I had asked the Minister of Finance who is the investment bank which is managing the balance of the proceeds in the form of “units” which was redeemed from 1MDB’s Cayman Islands investment amounting to the reported RM940 million.
I received the reply yesterday stating that “no investment bank was appointed to manage state investment firm 1MDB's funds in the Cayman Islands.”
The lies by 1MDB and the Minister of Finance have now come a full circle, which strengthens the suspicions that there was never any substantial money invested in the Cayman Islands. The investment was purportedly made with the US$2.318 billion proceeds from the disposal of 1MDB’s investment with PetroSaudi International Limited.
Instead, the supposed opaque investment now looks like a cover story for 1MDB to hide the fact that the billions of dollars invested with PetroSaudi have been lost through embezzlement and pilferage. In fact the entire scam was so well-thought through that it fooled international auditors KPMG and Deloitte for years.
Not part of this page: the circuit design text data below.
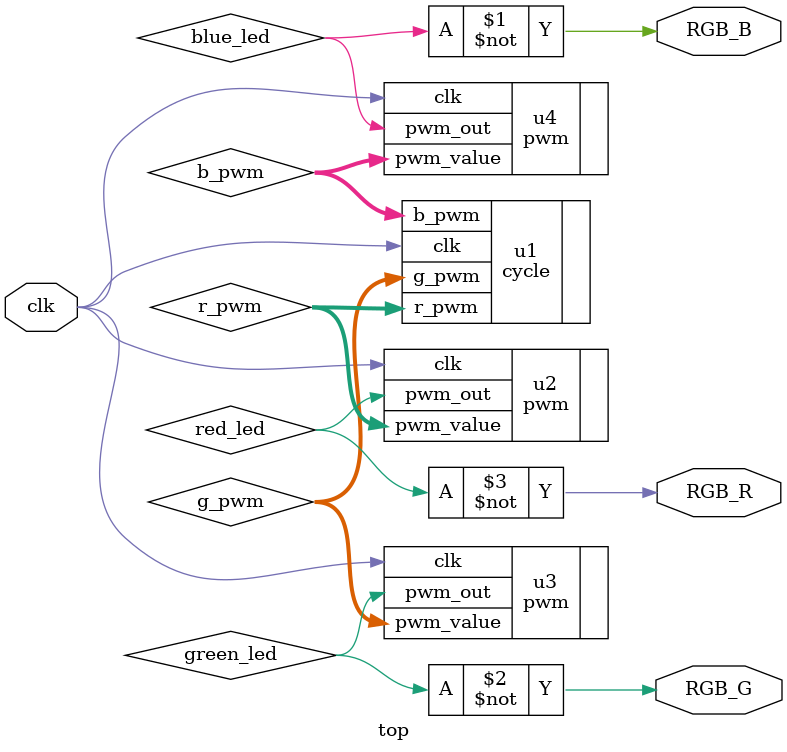
<source format=sv>
`include "cycle.sv"
`include "pwm.sv"

module top #(
    parameter PWM_INTERVAL =1200
)(
    input logic     clk, 
    output logic    RGB_R,
    output logic    RGB_B,
    output logic    RGB_G
);
  logic [$clog2(PWM_INTERVAL)-1:0] r_pwm;
  logic [$clog2(PWM_INTERVAL)-1:0] g_pwm;
  logic [$clog2(PWM_INTERVAL)-1:0] b_pwm;


  logic red_led;
  logic green_led;
  logic blue_led;
  cycle #(
        .PWM_INTERVAL (PWM_INTERVAL)
  )u1
  (
        .clk (clk),
        .r_pwm (r_pwm),
        .g_pwm (g_pwm),
        .b_pwm (b_pwm)
  );
  //Could use a procedural for loop here but not worth it IMO
  //PWM Module for R
  pwm #(
    .PWM_INTERVAL (PWM_INTERVAL)
  )u2(
    .clk (clk),
    .pwm_value (r_pwm),
    .pwm_out (red_led)
  );

pwm #(
    .PWM_INTERVAL (PWM_INTERVAL)
  )u3(
    .clk (clk),
    .pwm_value (g_pwm),
    .pwm_out (green_led)
);
pwm #(
    .PWM_INTERVAL (PWM_INTERVAL)
  )u4(
    .clk (clk),
    .pwm_value (b_pwm),
    .pwm_out (blue_led)
);
assign RGB_B = ~blue_led;
assign RGB_G = ~green_led;
assign RGB_R = ~red_led;
endmodule
</source>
However, the chickens finally returned to roost when 1MDB was forced to “redeem” the funds from Cayman Islands.
Under pressure from debtors, 1MDB CEO Arul Kanda hurriedly announced on 13 January 2015 that "following a commitment made by the Chairman of the Board of Directors in a statement dated 23 December 2014, 1MDB can confirm that it has now redeemed in full the US$2.318 billion invested by the company in a Cayman Islands registered fund”.
Again, under pressure to explain what exactly has been “redeemed”, Arul Kanda told the Singapore Business Times on 9 February 2015 that “The cash is in our accounts and in US dollars. I can assure you (about that) . . . I have seen the statements.”
The Minister of Finance further confirmed on 11 March 2015 in Parliament that the “cash”was held in BSI Bank in Singapore. He further explained that the money wasn’t repatriated to Malaysia to avoid the hassle of Bank Negara approvals.
However, following a damning exposé by the Sarawak Report that BSI Bank denied the existence of cash held in the 1MDB account, the Minister of Finance retracted his earlier reply in Parliament. On 19 May 2015, and informed the House that the redeemed proceeds were “assets” and not cash.
But a few days later, the mystery had deepened when Second Finance Minister Husni Hanadzlah claimed that what was held in BSI Bank were “units”, when he was asked to clarify on the exact nature of these “assets” in Singapore.
On 10 June 2015, without explaining what these “units” really were, Arul Kanda blamed the entire fiasco of cash to assets to units on “miscommunications on the matter”.
Now, the latest reply from the Finance Minister has proven that Arul Kanda and 1MDB has “miscommunicated” not only on the form of proceeds which were redeemed from the
Caymans investment. The reply showed without a doubt that Arul Kanda and 1MDB lied about the fact that the balance of the US$940 million investment in Caymans were redeemed in the first place.
The purported “investment” is still stuck in Cayman Islands and could not be liquidated.
Even more shocking was the claim by Dato’ Seri Najib Razak that there was no investment bank fund manager for the “units”! How can there be “units” if there is no fund manager?
1MDB must be the first investor in the world who can hold fund manager-less units creating a brand new class of investment assets!
If not, all of the above points to the fact that lies after lies after lies were told by 1MDB and the Government to carry out a massive cover up of the loss of billions of ringgit by 1MDB over its investment in and with PetroSaudi International. For the billions we have invested in PetroSaudi, we are now in possession of worthless or even fake and fraudulent “units”.
Why hasn’t the Royal Malaysian Police conducted a thorough investigation over the missing funds and these dodgy “units” even after I have made my police report exactly in March a year ago?